Step 2 — Design Your DMS Structure First

Do not replicate your shared drive folder structure in the DMS. Your shared drive structure evolved organically over years — it reflects how documents were created, not how they're used. Your DMS structure should reflect how documents are retrieved.

Work backwards from retrieval: what questions do people ask when looking for a document? "What's the current version of the X contract?" "Show me all invoices from Supplier Y in Q3 2024." "Where's the health and safety policy?" Your metadata fields and folder structure should make those questions answerable in under 10 seconds.

Define your metadata schema before migration: what fields will every document type have? Document type, date, department, reference number, status? Agree this and document it — it's the foundation everything else builds on.

Step 3 — Run a Pilot Migration

Migrate one department's files first. Pick a manageable department — not the largest, not the most complex. Migrate their documents, validate the structure works, get feedback from the team. Is everything findable?
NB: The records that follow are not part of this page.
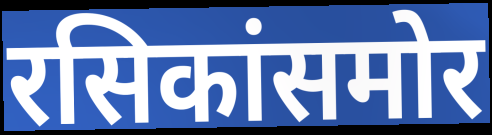
रसिकांसमोर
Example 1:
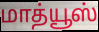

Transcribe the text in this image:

மாத்யூஸ்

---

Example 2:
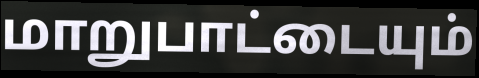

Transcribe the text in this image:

மாறுபாட்டையும்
Are the metadata fields useful? Does the folder hierarchy make sense?

Fix issues in the structure before you migrate the other 95% of the business. Changes to metadata schema after a full migration are expensive.

Step 4 — The Full Migration

Tools for bulk migration:

  • SharePoint Migration Tool (SPMT): Free Microsoft tool for migrating network drives and file shares to SharePoint Online. Handles large volumes, preserves file dates and permissions.
  • Mover.io: Microsoft-owned, handles migrations between cloud platforms (Google Drive → SharePoint, Box → OneDrive, etc.).
  • DMS vendor migration tools: Most enterprise DMS vendors provide their own migration utilities. Ask specifically about network drive migration support.
  • Manual migration: For small volumes (under 5,000 files), drag and drop with careful review is sometimes the most controlled approach.
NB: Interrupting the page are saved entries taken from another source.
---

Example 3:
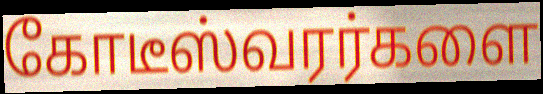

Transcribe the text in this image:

கோடீஸ்வரர்களை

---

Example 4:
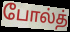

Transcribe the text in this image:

போல்த்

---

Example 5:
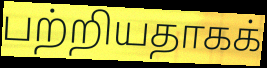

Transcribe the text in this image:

பற்றியதாகக்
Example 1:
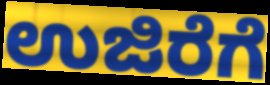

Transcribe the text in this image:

ಉಜಿರೆಗೆ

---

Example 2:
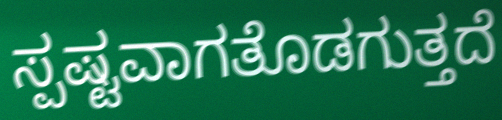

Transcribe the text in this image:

ಸ್ಪಷ್ಟವಾಗತೊಡಗುತ್ತದೆ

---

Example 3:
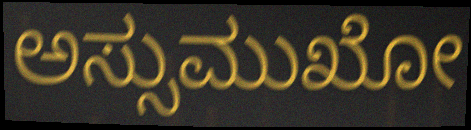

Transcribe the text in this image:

ಅಸ್ಸುಮುಖೋ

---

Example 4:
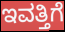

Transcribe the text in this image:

ಇವತ್ತಿಗೆ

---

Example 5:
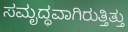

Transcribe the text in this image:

ಸಮೃದ್ಧವಾಗಿರುತ್ತಿತ್ತು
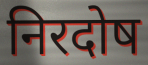
निरदोष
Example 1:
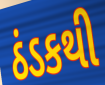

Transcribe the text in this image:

ઠંડકથી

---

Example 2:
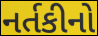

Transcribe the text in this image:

નર્તકીનો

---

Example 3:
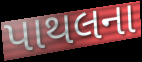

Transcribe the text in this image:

પાથલના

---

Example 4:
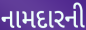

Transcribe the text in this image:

નામદારની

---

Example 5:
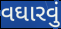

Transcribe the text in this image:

વઘારવું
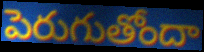
పెరుగుతోందా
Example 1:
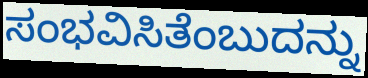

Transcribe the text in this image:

ಸಂಭವಿಸಿತೆಂಬುದನ್ನು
During migration, put the shared drive in read-only mode. This prevents new files being created in the old location while the migration is in progress. It forces the conversation about the cutover date.

Step 5 — Decommission the Shared Drive

This is the step most businesses skip — and it's the reason migrations fail. If the shared drive stays available after the DMS goes live, people will keep using it. "Just this once" becomes the new normal. Within a month, half the business is still working from the old drive and the DMS is a ghost town.
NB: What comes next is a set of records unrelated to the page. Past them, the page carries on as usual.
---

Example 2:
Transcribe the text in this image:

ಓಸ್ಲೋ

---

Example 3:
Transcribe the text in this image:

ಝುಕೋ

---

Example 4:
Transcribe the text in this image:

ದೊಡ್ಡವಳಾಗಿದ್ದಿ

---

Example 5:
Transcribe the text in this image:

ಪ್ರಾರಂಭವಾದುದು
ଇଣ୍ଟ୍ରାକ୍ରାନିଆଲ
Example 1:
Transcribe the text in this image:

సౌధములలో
Set a hard cutover date. Communicate it clearly. On that date, make the shared drive read-only (not deleted — read-only). After 30 days of the DMS running cleanly, archive the shared drive to cold storage and remove access.

Common Migration Pitfalls

  • Copying chaos: Migrating the folder structure as-is. Don't do it.
  • No metadata strategy: Files land in the DMS without tags. Nobody can find anything.
  • Skipping the audit: Migrating 50,000 files when 20,000 should have been deleted.
  • No staff training: The DMS goes live, nobody knows how to use it, everyone reverts to email.
  • Keeping the old drive alive: Ensures the migration is treated as optional.